> [KUMPULAN DATA]:
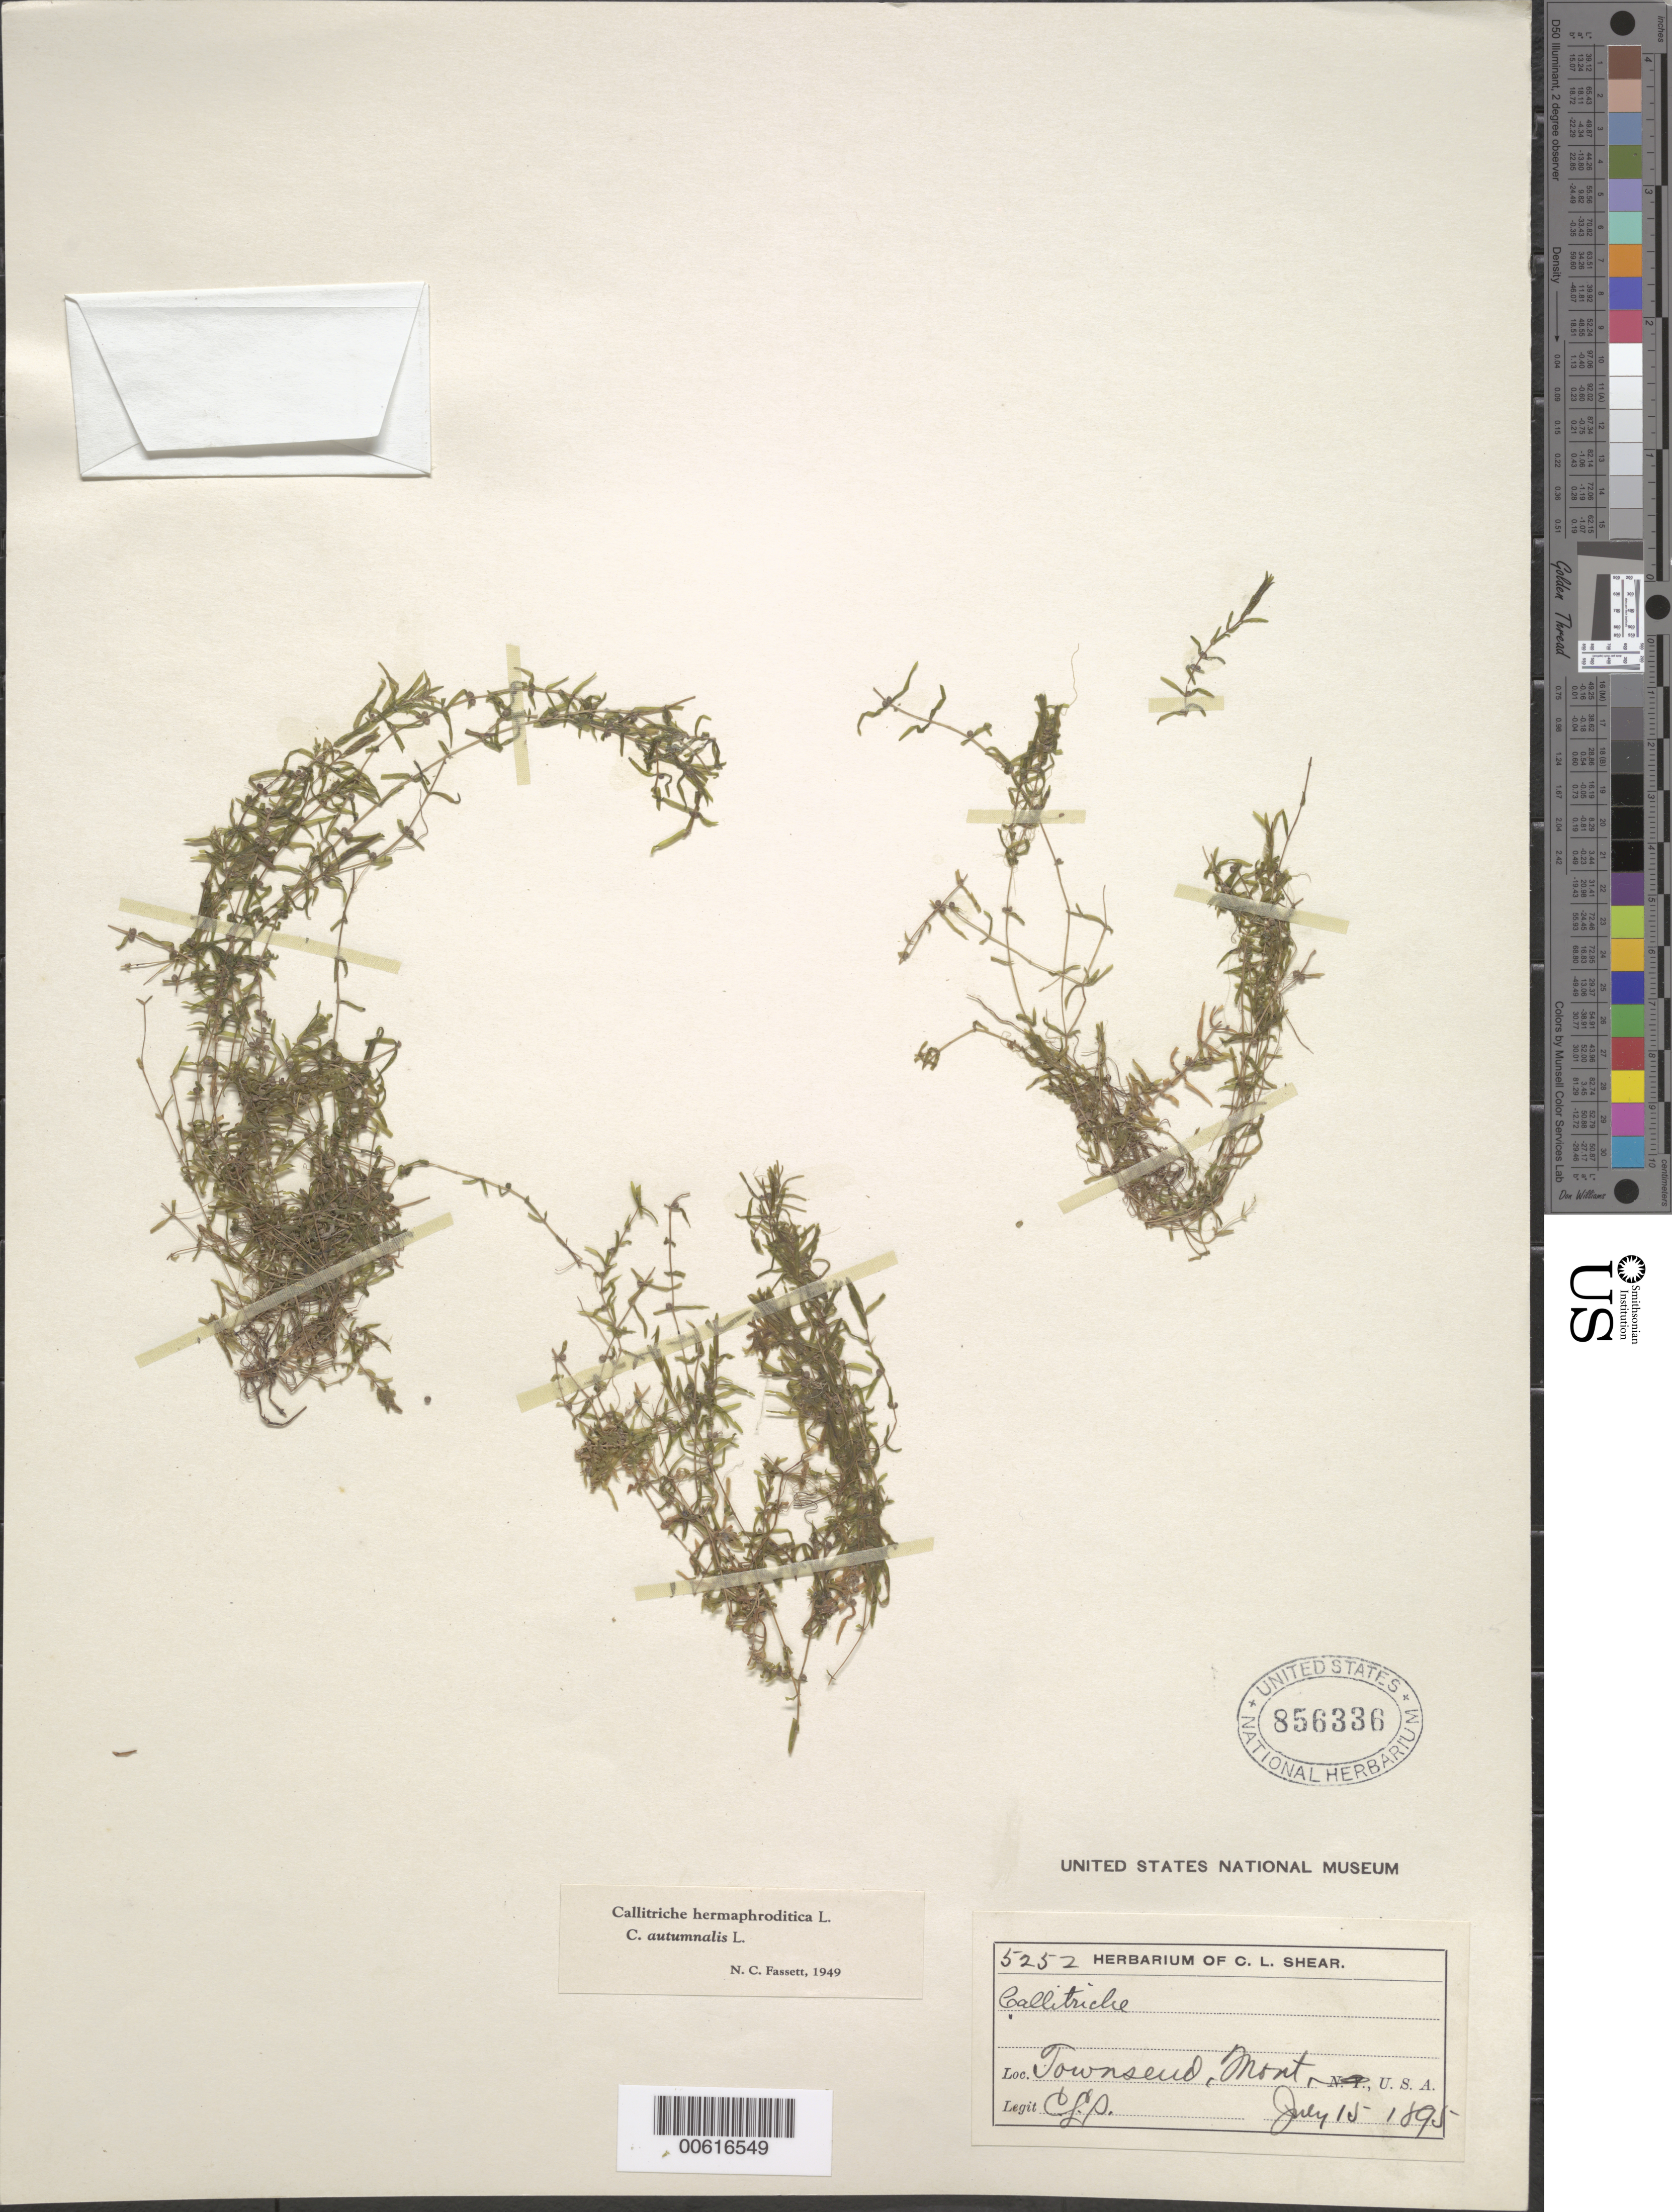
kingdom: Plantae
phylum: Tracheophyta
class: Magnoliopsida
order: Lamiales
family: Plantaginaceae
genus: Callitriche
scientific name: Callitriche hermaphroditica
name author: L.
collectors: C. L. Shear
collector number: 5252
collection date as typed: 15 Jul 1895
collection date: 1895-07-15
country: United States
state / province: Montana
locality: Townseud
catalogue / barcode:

> [PETUNJUK TUGAS]:
Tuliskan kembali semua baris materi di atas tanpa mengubah satu huruf pun, tetapi jangan sertakan gambarnya dalam jawaban.

> [JAWABAN LATIHAN]:
kingdom: Plantae
phylum: Tracheophyta
class: Magnoliopsida
order: Lamiales
family: Plantaginaceae
genus: Callitriche
scientific name: Callitriche hermaphroditica
name author: L.
collectors: C. L. Shear
collector number: 5252
collection date as typed: 15 Jul 1895
collection date: 1895-07-15
country: United States
state / province: Montana
locality: Townseud
catalogue / barcode:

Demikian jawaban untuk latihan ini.